- _Task statement_:
Set down all the lines below word for word, but leave the pictures out.

Quiz items based on charts:
>>>>>

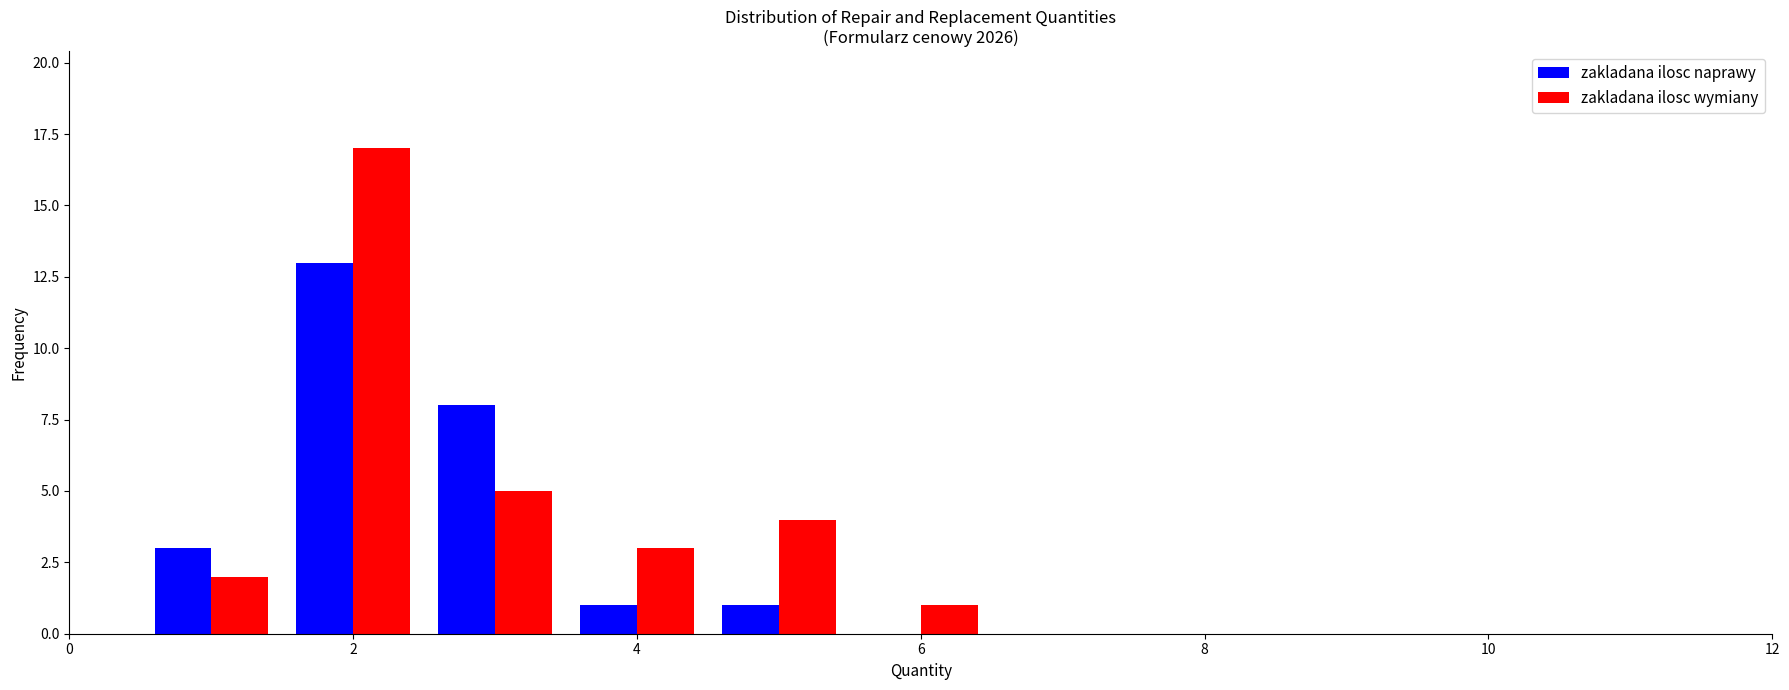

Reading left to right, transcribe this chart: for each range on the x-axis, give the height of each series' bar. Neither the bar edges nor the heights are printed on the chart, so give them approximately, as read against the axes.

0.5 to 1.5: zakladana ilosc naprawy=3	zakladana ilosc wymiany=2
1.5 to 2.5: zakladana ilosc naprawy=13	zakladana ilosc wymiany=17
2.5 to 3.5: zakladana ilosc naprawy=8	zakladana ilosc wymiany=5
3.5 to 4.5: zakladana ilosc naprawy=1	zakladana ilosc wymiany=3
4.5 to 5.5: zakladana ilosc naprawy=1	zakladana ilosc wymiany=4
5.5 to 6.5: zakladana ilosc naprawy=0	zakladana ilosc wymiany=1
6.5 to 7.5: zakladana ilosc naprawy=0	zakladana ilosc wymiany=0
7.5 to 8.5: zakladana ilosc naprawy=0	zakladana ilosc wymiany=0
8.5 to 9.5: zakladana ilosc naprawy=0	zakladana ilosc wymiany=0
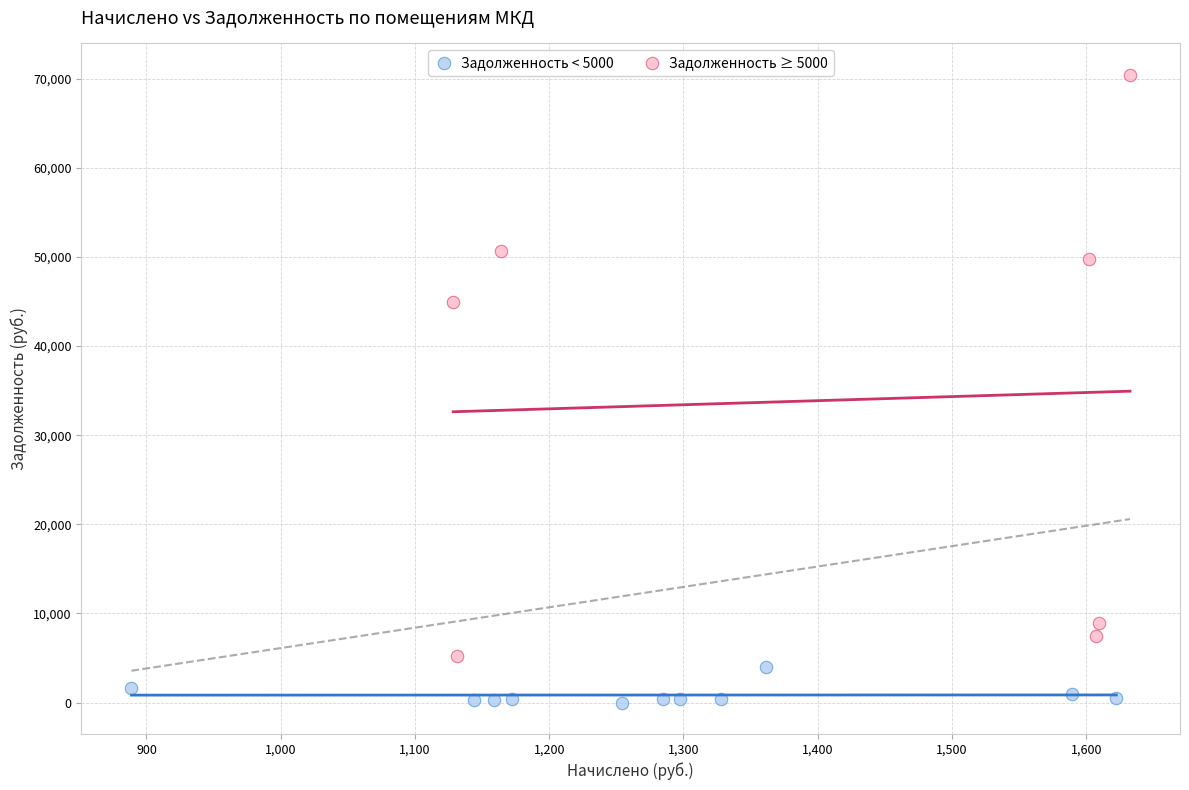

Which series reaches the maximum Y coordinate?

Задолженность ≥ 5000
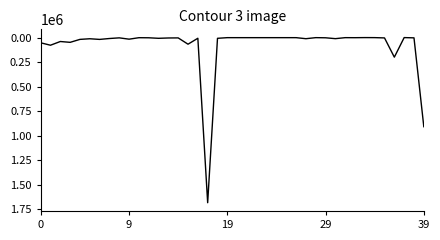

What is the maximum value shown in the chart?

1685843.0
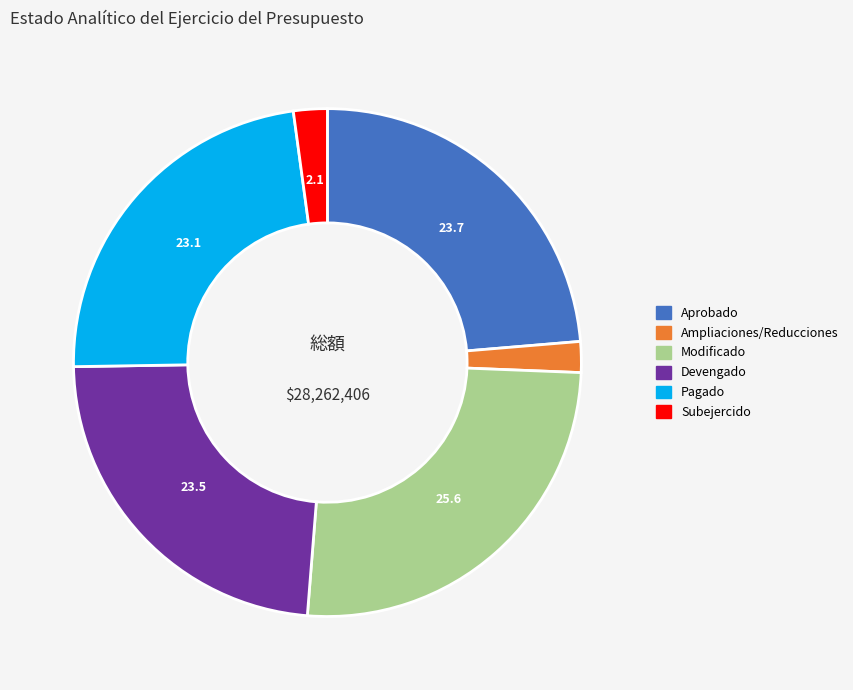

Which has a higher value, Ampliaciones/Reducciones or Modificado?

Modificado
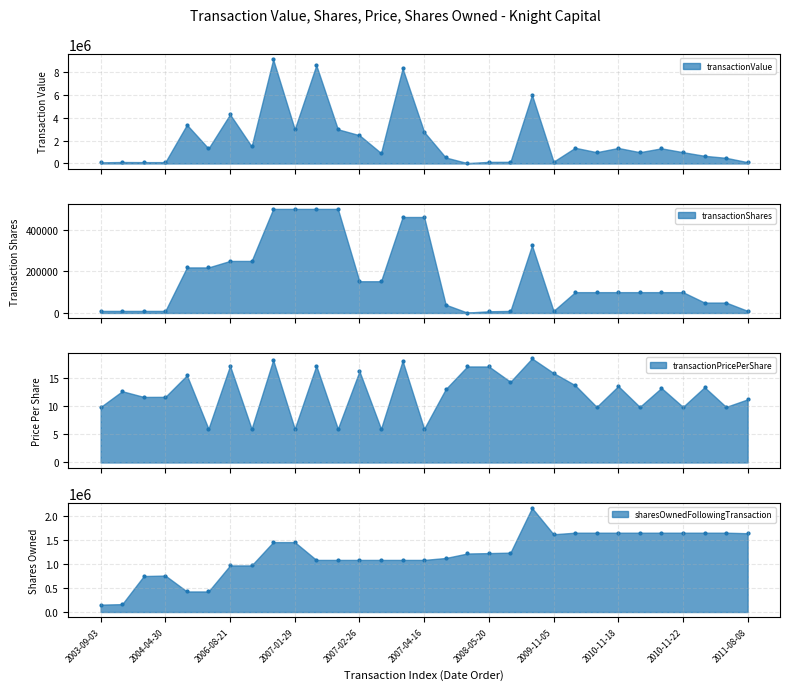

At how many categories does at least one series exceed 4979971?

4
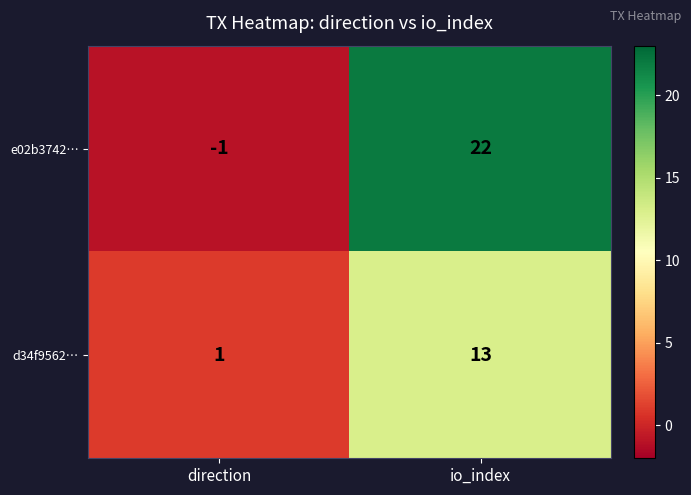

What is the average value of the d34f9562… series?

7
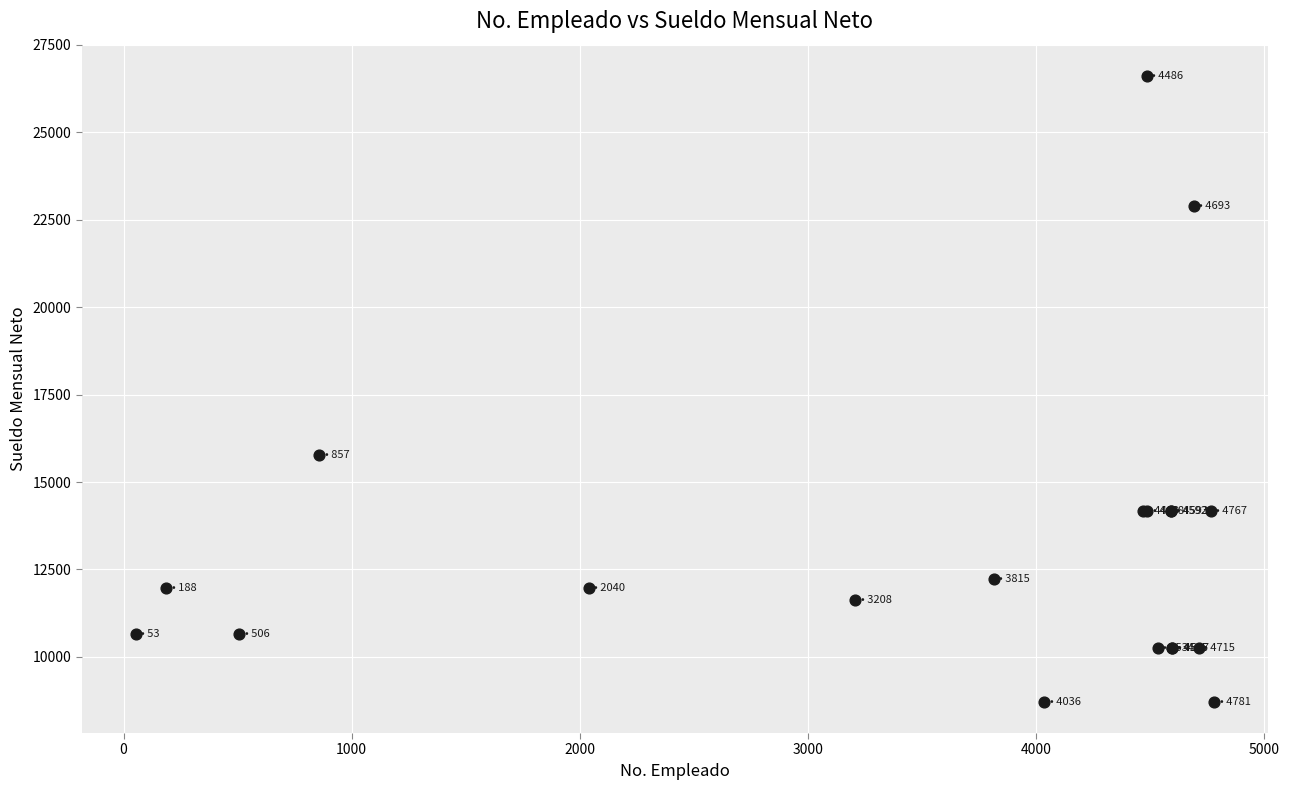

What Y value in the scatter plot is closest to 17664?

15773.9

<<<<<

- _Task result_:
Reading left to right, transcribe this chart: for each range on the x-axis, give the height of each series' bar. Neither the bar edges nor the heights are printed on the chart, so give them approximately, as read against the axes.

0.5 to 1.5: zakladana ilosc naprawy=3	zakladana ilosc wymiany=2
1.5 to 2.5: zakladana ilosc naprawy=13	zakladana ilosc wymiany=17
2.5 to 3.5: zakladana ilosc naprawy=8	zakladana ilosc wymiany=5
3.5 to 4.5: zakladana ilosc naprawy=1	zakladana ilosc wymiany=3
4.5 to 5.5: zakladana ilosc naprawy=1	zakladana ilosc wymiany=4
5.5 to 6.5: zakladana ilosc naprawy=0	zakladana ilosc wymiany=1
6.5 to 7.5: zakladana ilosc naprawy=0	zakladana ilosc wymiany=0
7.5 to 8.5: zakladana ilosc naprawy=0	zakladana ilosc wymiany=0
8.5 to 9.5: zakladana ilosc naprawy=0	zakladana ilosc wymiany=0

Which series reaches the maximum Y coordinate?

Задолженность ≥ 5000

What is the maximum value shown in the chart?

1685843.0

Which has a higher value, Ampliaciones/Reducciones or Modificado?

Modificado

At how many categories does at least one series exceed 4979971?

4

What is the average value of the d34f9562… series?

7

What Y value in the scatter plot is closest to 17664?

15773.9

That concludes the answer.